[Bounding box coordinate data]
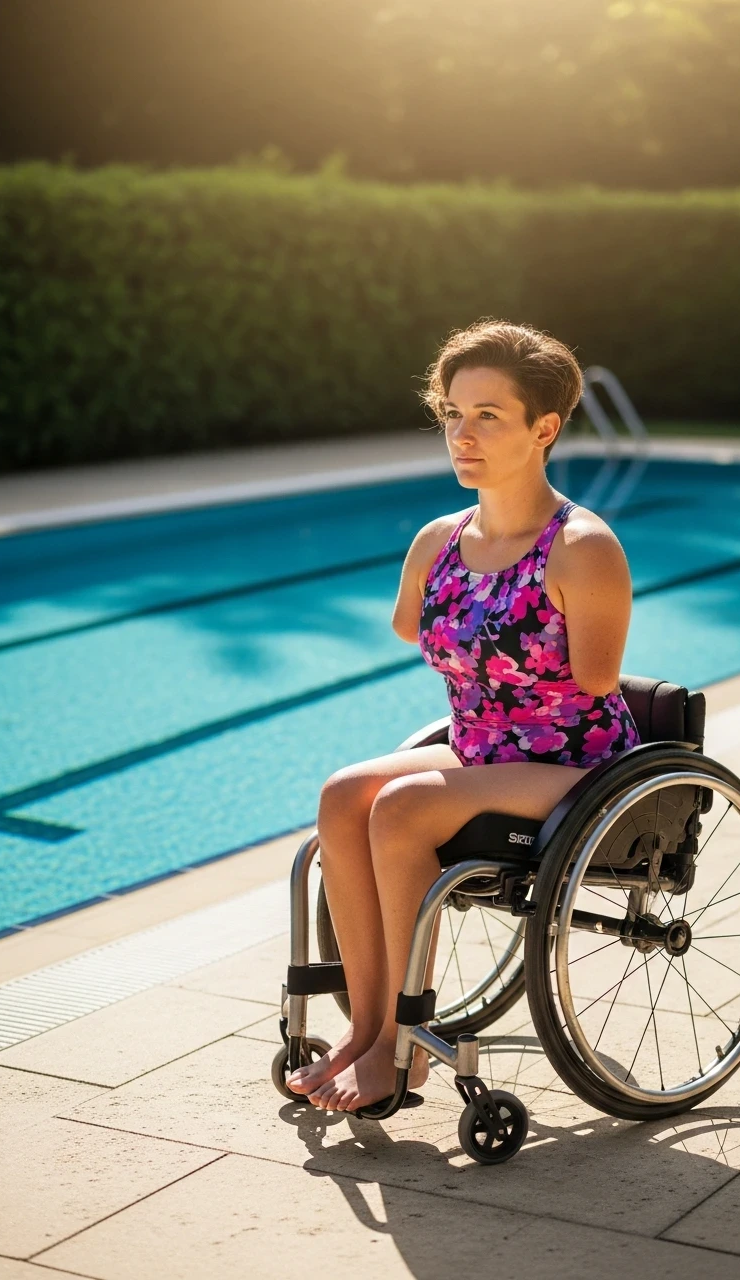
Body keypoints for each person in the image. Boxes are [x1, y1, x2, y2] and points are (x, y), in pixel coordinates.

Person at [287, 319, 641, 1112]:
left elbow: (597, 679)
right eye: (453, 412)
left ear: (544, 428)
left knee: (406, 805)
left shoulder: (583, 548)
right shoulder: (436, 542)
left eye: (489, 415)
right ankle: (367, 1031)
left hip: (576, 765)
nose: (462, 433)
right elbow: (411, 624)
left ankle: (397, 1048)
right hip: (482, 753)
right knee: (345, 793)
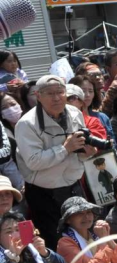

**WHAT IS NEEDED:**
Copy every record above exactly, leaving out any pictures.

**ANSWER BELOW:**
Body keypoints for each person in the image. Boxes are [x1, y1, x2, y2] and points are (x, y), in pixel coordinates.

Person at [287, 319, 641, 1112]:
left elbow: (597, 679)
right eye: (453, 412)
left ear: (544, 428)
left knee: (406, 805)
left shoulder: (583, 548)
right shoulder: (436, 542)
left eye: (489, 415)
right ankle: (367, 1031)
left hip: (576, 765)
nose: (462, 433)
right elbow: (411, 624)
left ankle: (397, 1048)
right hip: (482, 753)
right knee: (345, 793)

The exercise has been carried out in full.